Странное дело, я ему не поверила, но и не думала, что он лжет. Я знала, что отныне с ужасом буду встречать каждое молодое лицо в кампусе, каждую кудрявую темноволосую головку. Он уже рисовал ее, еще в Нью-Йорке, или по крайней мере во время переезда. Лицо наверняка было тем же самым.
— Мне никак не дается платье, — добавил он после короткой паузы. Он хмурился, скреб лоб под волосами, потирал нос: обычный, задумчивый, увлеченный.
«Господи, — подумала я, — какая же я мнительная дура. Он художник, настоящий художник, у него свое видение. Он делает, что хочет, что приходит ему в голову, и делает это блестяще. Это не значит, что он спит со студенткой или с нью-йоркской натурщицей. Он же и не бывал там с нашего переезда. Это вовсе не значит, что он не будет хорошим отцом».
Он встал, нагнулся с высоты своего роста, чтобы поцеловать меня, задержался в дверях.
— Да, забыл тебе сказать. Факультет выдвинул меня на персональную выставку в будущем году. Мы выставляемся по очереди, ты ведь знаешь, но я не ждал, что меня выпустят так скоро. Участвует и городской музей. И я получу подъемные.
Я села.
— Это же чудесно! Ты мне не говорил.
— Ну, я только вчера узнал. Или позавчера. Я хотел бы закончить к тому времени этот холст, а может, и всю серию.
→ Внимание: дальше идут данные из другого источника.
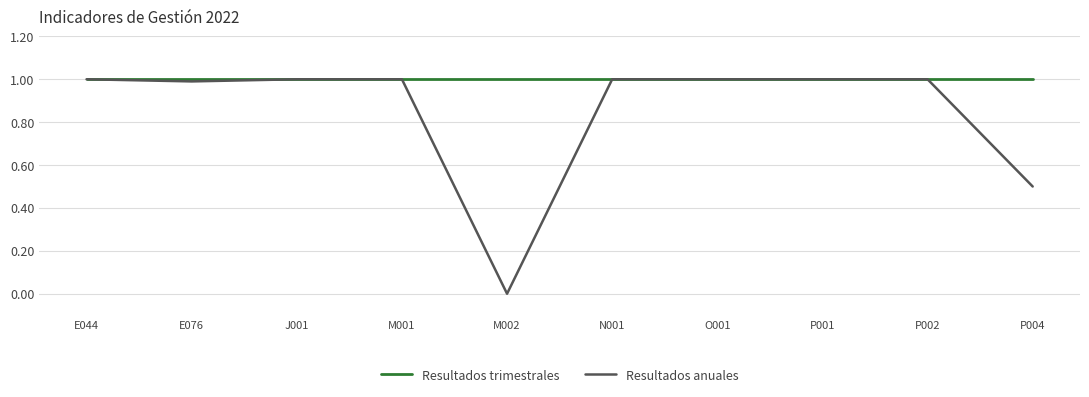

Reading left to right, transcribe all the data shown in this chart.

Resultados trimestrales: E044=1.0	E076=1.0	J001=1.0	M001=1.0	M002=1.0	N001=1.0	O001=1.0	P001=1.0	P002=1.0	P004=1.0
Resultados anuales: E044=1.0	E076=1.0	J001=1.0	M001=1.0	M002=0.0	N001=1.0	O001=1.0	P001=1.0	P002=1.0	P004=0.5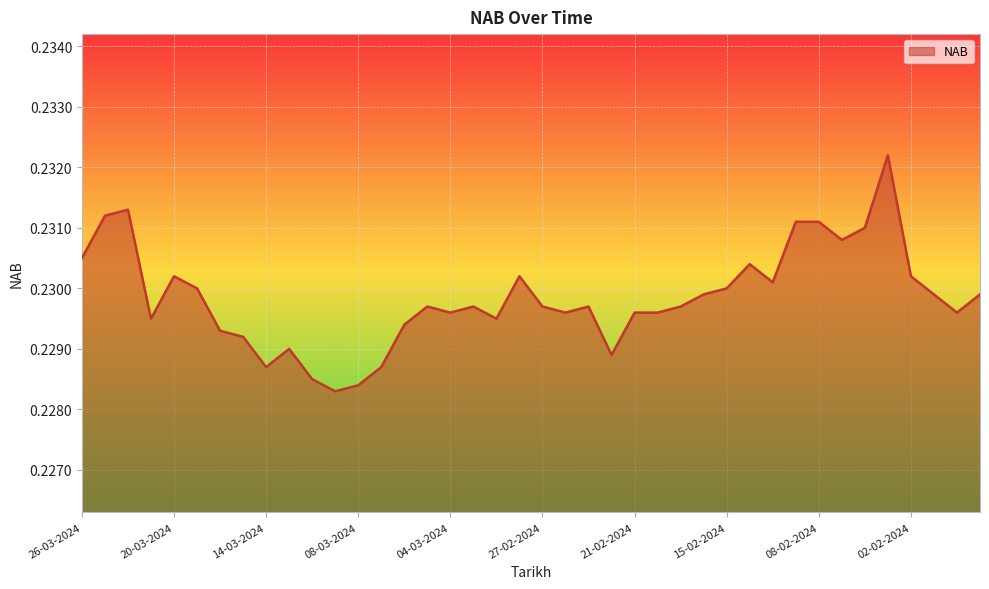

True or false: the data has more than 2 interior local peaks.

True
Он вышел, а я еще полчаса улыбалась под пледом. Пожалуй, я, как и Роберт, заслужила право вздремнуть.
Но в следующий раз, когда я в поисках Роберта поднялась на чердак, обнаружилось, что холст чисто выскоблен, готов для новой картины, может быть, красное платье так и не получилось. Я готова была поверить во второй раз — мне только кажется, что это лицо полно грустной любви к нему.